While most articles included BMI as an anthropometric outcome measure, three studies did not include this measurement (Casey et al., 2010; Ordonez et al., 2006; Ozmen et al., 2007). Omission of a standardized outcome measure reduces clarity regarding program efficacy and should be considered. Further standardization of anthropometric outcome measures can allow for increased assessment of intervention effectiveness through meta-analysis. Additionally, there was a lack of evaluation design to analyze program effectiveness between ID level categories. Assessing the effectiveness of program components between ID level classifications can allow for further tailoring of interventions to a more specific subset of individuals with ID. Intervention evaluations also neglected to assess potential differences between age categories which could result in a failure to detect significant positive program effects between these groups. Consistent with previous literature, evaluation efforts should seek to elucidate potential differences between developmental age periods and ID level classification (Maïano et al., 2014), as well as certain medications. Certain pharmaceuticals, such as some atypical antipsychotics, are commonly prescribed in the treatment of autism spectrum disorder (ASD) and have been associated with significant weight gain and development of metabolic syndrome (Almandil et al., 2013; Beduin and de Haan, 2010). ASD was a common comorbidity attributed to participants in the included studies, and failure to account for medications that induce weight gain may mask program effects if not accounted for.
In conclusion, findings from this review elucidate that past interventions designed to improve anthropometric and health-related outcomes in youth with ID demonstrate promising but inconclusive evidence of successful change. The relatively small number of studies located via this review indicates a need for further interventions focusing on obesity prevention in youth with ID. As the evidence base grows, more distinct patterns and mechanisms of change can be identified to improve health outcomes in individuals with ID. It is recommended that future interventions directed towards changing body weight and composition among youth with ID strive to incorporate multilevel and multicomponent approaches that are guided by a theoretical framework.
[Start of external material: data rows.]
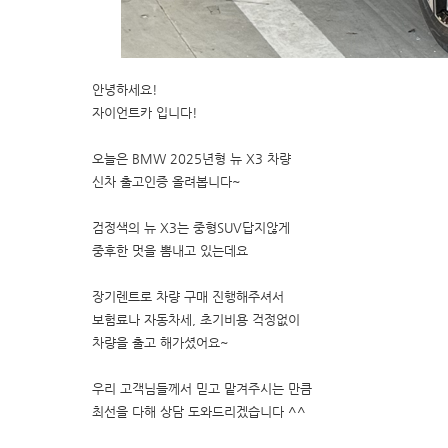
안녕하세요!
자이언트카 입니다!
오늘은 BMW 2025년형 뉴 X3 차량
신차 출고인증 올려봅니다~
검정색의 뉴 X3는 중형SUV답지않게
중후한 멋을 뽐내고 있는데요
장기렌트로 차량 구매 진행해주셔서
보험료나 자동차세, 초기비용 걱정없이
차량을 출고 해가셨어요~
우리 고객님들께서 믿고 맡겨주시는 만큼
최선을 다해 상담 도와드리겠습니다 ^^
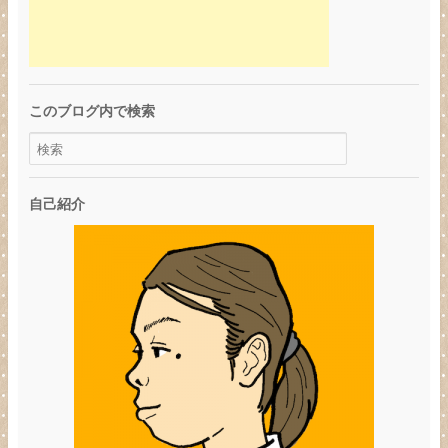
このブログ内で検索
自己紹介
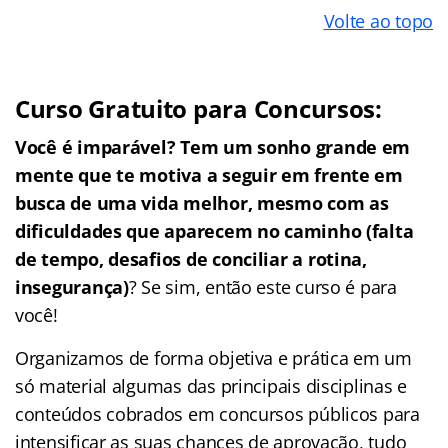
Volte ao topo
Curso Gratuito para Concursos:
Você é imparável? Tem um sonho grande em
mente que te motiva a seguir em frente em
busca de uma vida melhor, mesmo com as
dificuldades que aparecem no caminho (falta
de tempo, desafios de conciliar a rotina,
insegurança)
? Se sim, então este curso é para
você!
Organizamos de forma objetiva e prática em um
só material algumas das principais disciplinas e
conteúdos cobrados em concursos públicos para
intensificar as suas chances de aprovação, tudo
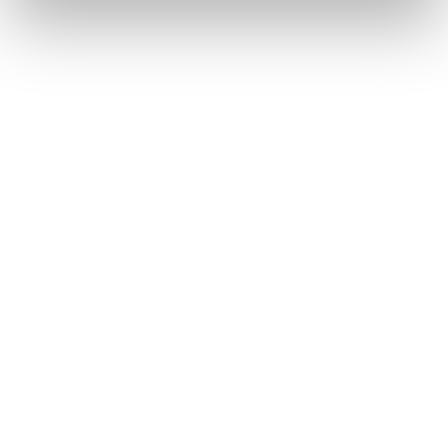
Self-Care kann bedeuten, sich in einer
Additionally, future interventions should include longer treatment periods to ensure adequate time for behavioral and anthropometric change, comprehensive fidelity measures to limit the attribution of nonsignificant intervention outcomes due to ineffective program components as opposed to inadequate delivery, and increased follow-up periods post intervention to assess sustainability of any program effects. Evaluation designs should differentiate program effects associated with ID classification, age group, and medication while also including health-related outcomes to determine program effects on potential antecedents to anthropometric change.
Funding
The author(s) received no financial support for the research, authorship, and/or publication of this article.
Footnotes
Declaration of conflicting interests
The author(s) declared no potential conflicts of interest with respect to the research, authorship, and/or publication of this article.